Segment Start: Provided material

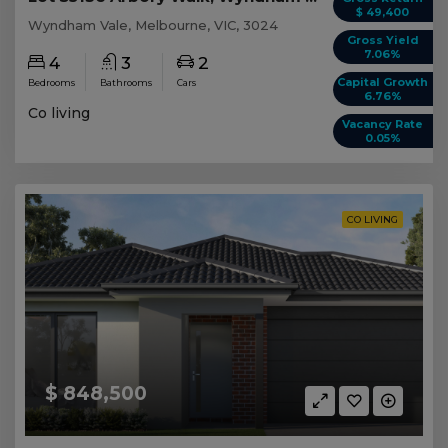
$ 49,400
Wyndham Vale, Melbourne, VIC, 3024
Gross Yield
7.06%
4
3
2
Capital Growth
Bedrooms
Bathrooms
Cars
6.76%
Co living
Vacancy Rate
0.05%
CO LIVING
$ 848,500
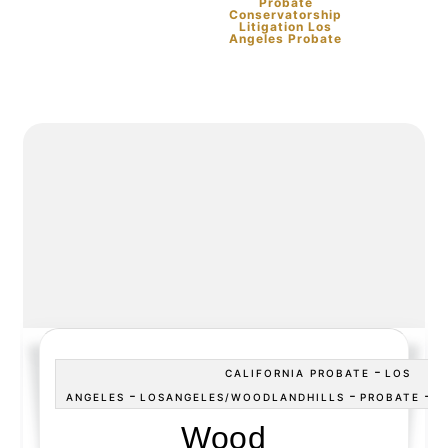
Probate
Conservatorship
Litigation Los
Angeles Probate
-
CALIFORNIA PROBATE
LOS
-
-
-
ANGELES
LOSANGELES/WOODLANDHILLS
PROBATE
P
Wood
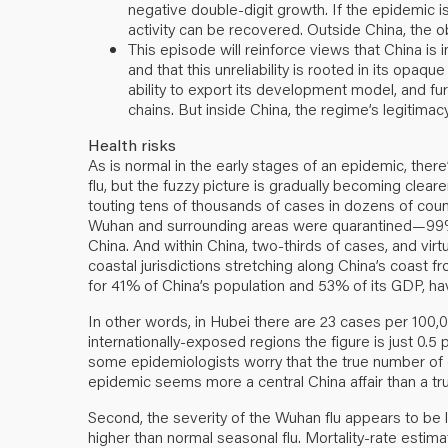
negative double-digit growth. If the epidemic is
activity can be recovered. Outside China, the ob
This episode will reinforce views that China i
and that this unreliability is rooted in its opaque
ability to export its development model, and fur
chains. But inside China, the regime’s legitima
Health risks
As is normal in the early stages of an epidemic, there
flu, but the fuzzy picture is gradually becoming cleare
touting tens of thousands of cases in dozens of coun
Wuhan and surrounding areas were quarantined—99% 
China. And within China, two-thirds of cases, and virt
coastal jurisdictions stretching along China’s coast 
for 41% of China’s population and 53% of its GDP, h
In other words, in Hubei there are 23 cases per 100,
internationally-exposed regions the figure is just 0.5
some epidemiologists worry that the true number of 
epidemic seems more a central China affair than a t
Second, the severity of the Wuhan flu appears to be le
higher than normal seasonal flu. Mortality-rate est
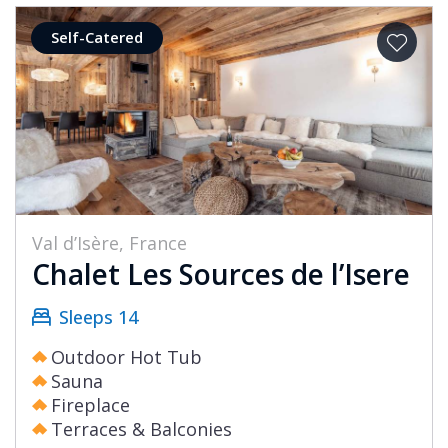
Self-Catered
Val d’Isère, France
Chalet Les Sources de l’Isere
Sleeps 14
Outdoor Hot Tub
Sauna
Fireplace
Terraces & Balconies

Segment End: Provided material

Directions for this task: Reproduce the text of every record above with "Sauna" swapped for "Steam Room" and all other text left unchanged. Omit the picture markers from your answer.

Task solution:
$ 49,400
Wyndham Vale, Melbourne, VIC, 3024
Gross Yield
7.06%
4
3
2
Capital Growth
Bedrooms
Bathrooms
Cars
6.76%
Co living
Vacancy Rate
0.05%
CO LIVING
$ 848,500
Probate
Conservatorship
Litigation Los
Angeles Probate
-
CALIFORNIA PROBATE
LOS
-
-
-
ANGELES
LOSANGELES/WOODLANDHILLS
PROBATE
P
Wood
negative double-digit growth. If the epidemic is
activity can be recovered. Outside China, the ob
This episode will reinforce views that China i
and that this unreliability is rooted in its opaque
ability to export its development model, and fur
chains. But inside China, the regime’s legitima
Health risks
As is normal in the early stages of an epidemic, there
flu, but the fuzzy picture is gradually becoming cleare
touting tens of thousands of cases in dozens of coun
Wuhan and surrounding areas were quarantined—99% 
China. And within China, two-thirds of cases, and virt
coastal jurisdictions stretching along China’s coast 
for 41% of China’s population and 53% of its GDP, h
In other words, in Hubei there are 23 cases per 100,
internationally-exposed regions the figure is just 0.5
some epidemiologists worry that the true number of 
epidemic seems more a central China affair than a t
Second, the severity of the Wuhan flu appears to be le
higher than normal seasonal flu. Mortality-rate est
Self-Catered
Val d’Isère, France
Chalet Les Sources de l’Isere
Sleeps 14
Outdoor Hot Tub
Steam Room
Fireplace
Terraces & Balconies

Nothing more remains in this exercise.